Task requirements
Only the lines from the one that contains "pen holder: present" through the last line of the data below should be duplicated, exactly and without pictures.

[Input data Boundary: Start]

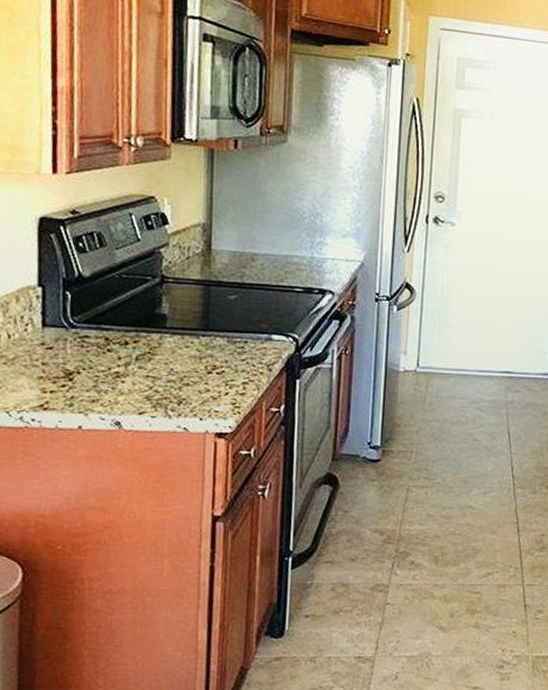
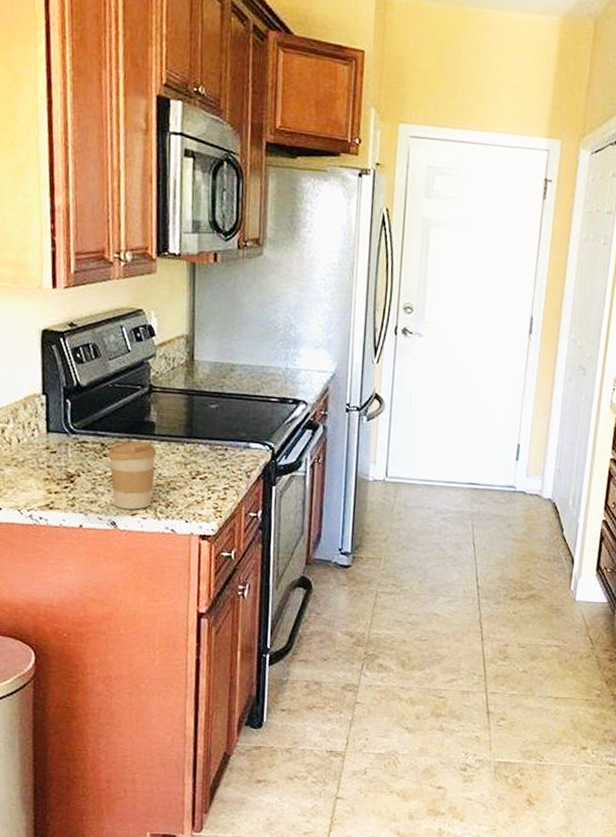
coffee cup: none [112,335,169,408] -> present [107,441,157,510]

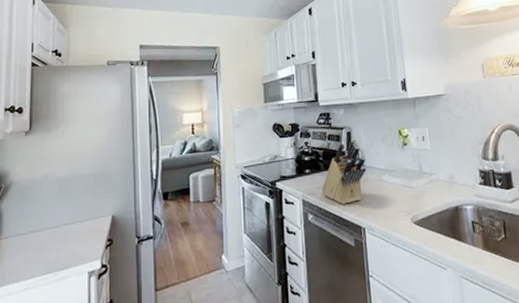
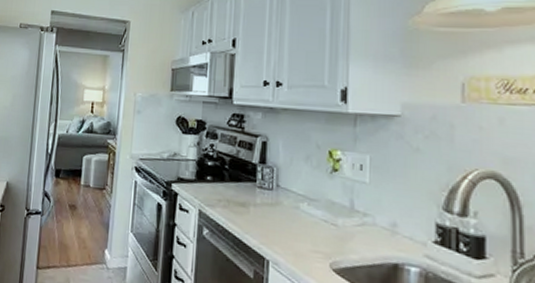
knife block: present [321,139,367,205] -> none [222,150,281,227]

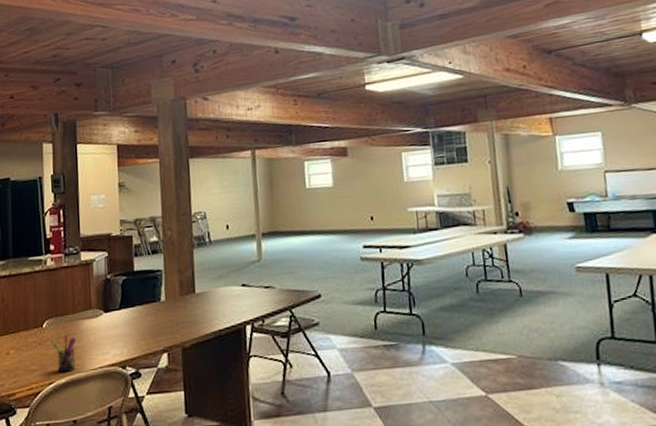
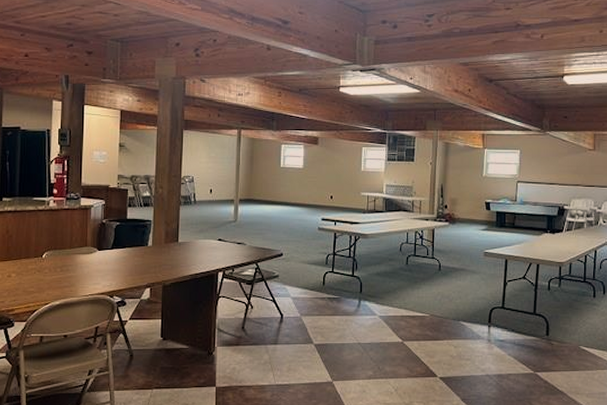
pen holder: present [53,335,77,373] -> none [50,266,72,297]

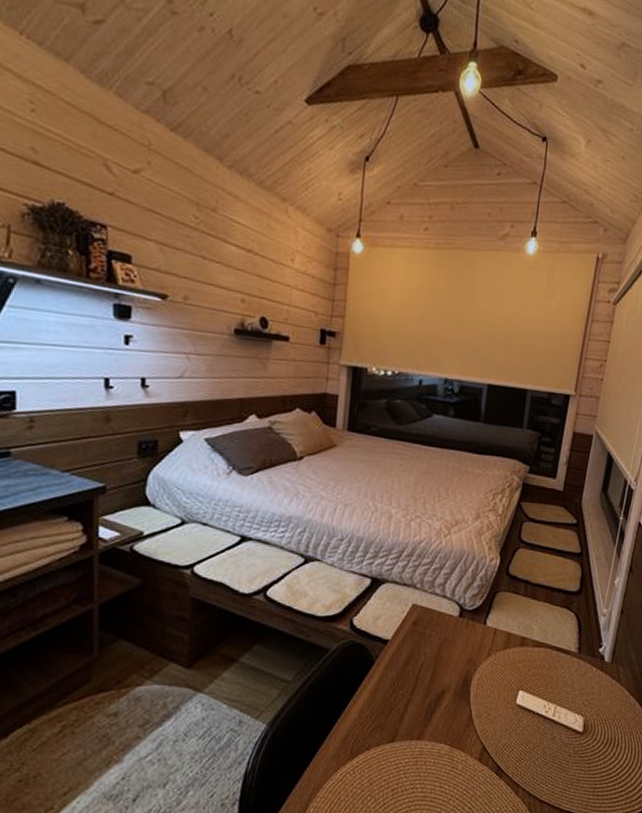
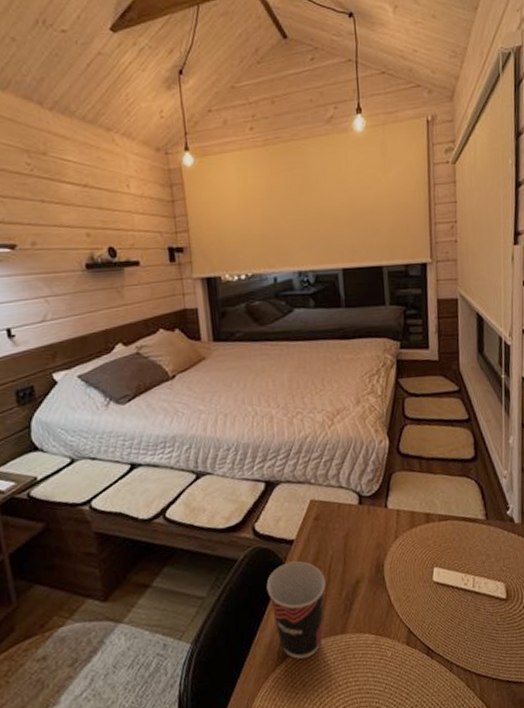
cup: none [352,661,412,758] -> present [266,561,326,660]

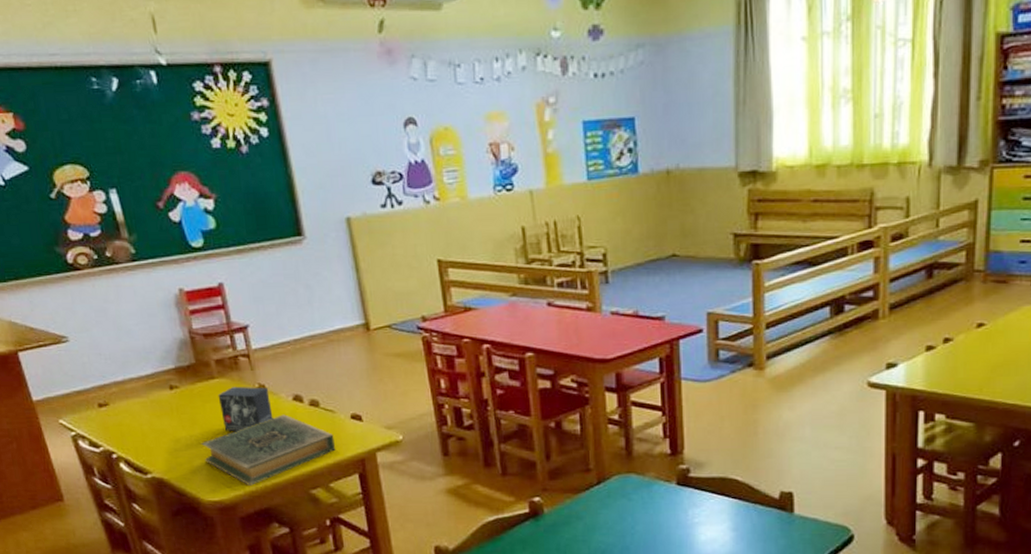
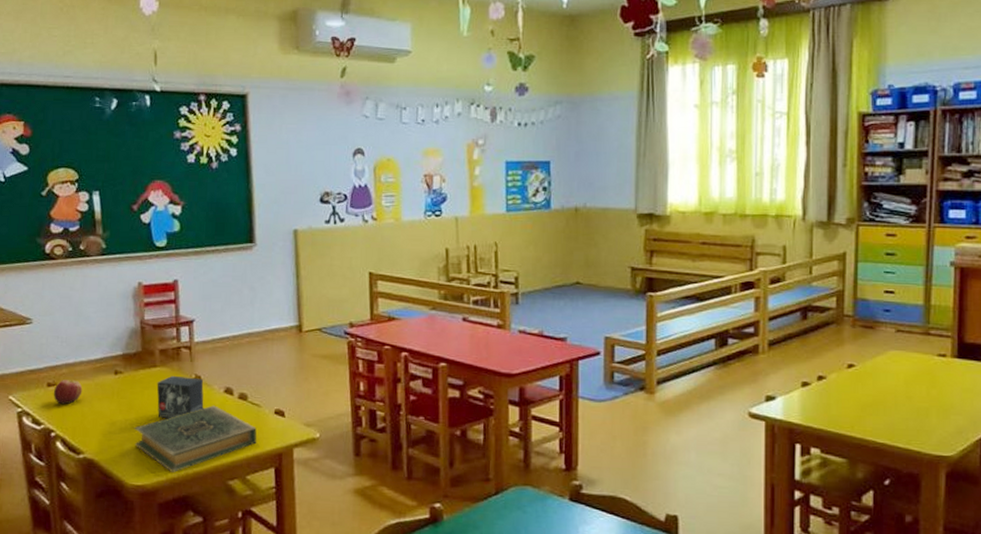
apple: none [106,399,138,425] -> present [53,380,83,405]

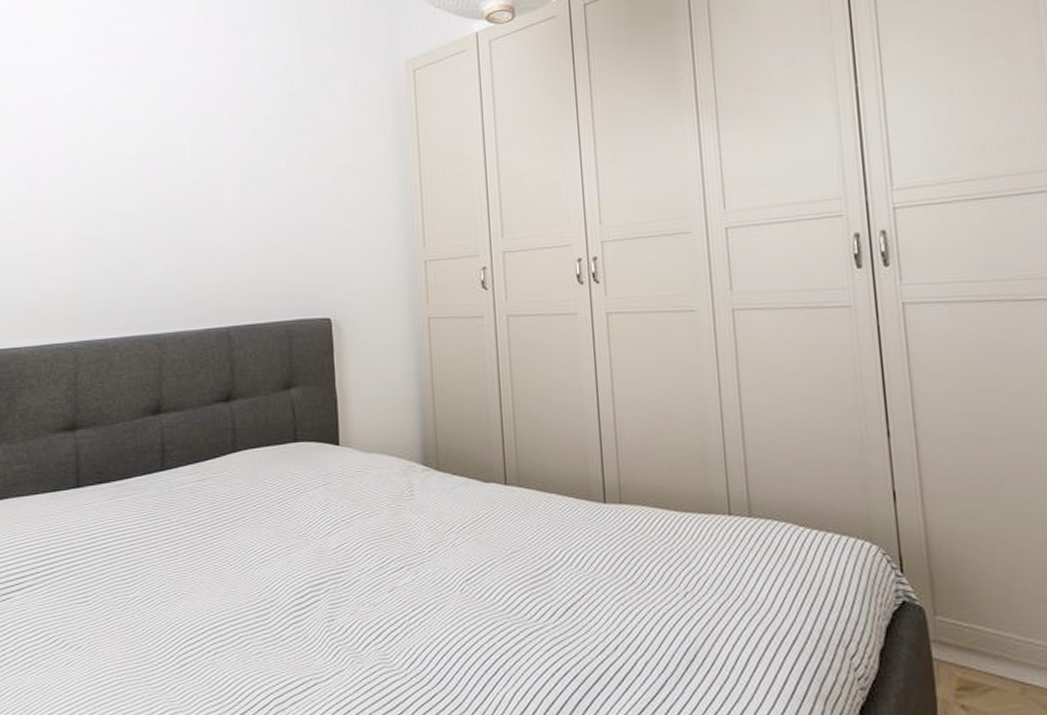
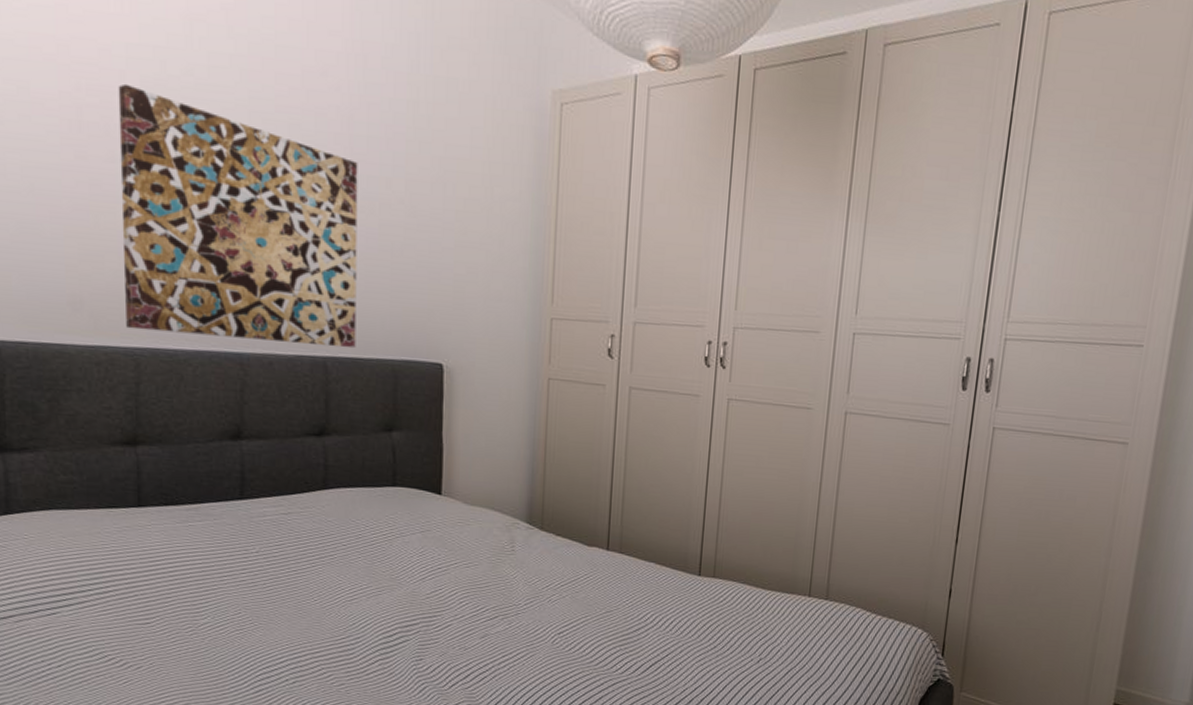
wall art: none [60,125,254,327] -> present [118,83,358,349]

[Input data Boundary: End]

Task response
pen holder: present [53,335,77,373] -> none [50,266,72,297]

cup: none [352,661,412,758] -> present [266,561,326,660]

apple: none [106,399,138,425] -> present [53,380,83,405]

wall art: none [60,125,254,327] -> present [118,83,358,349]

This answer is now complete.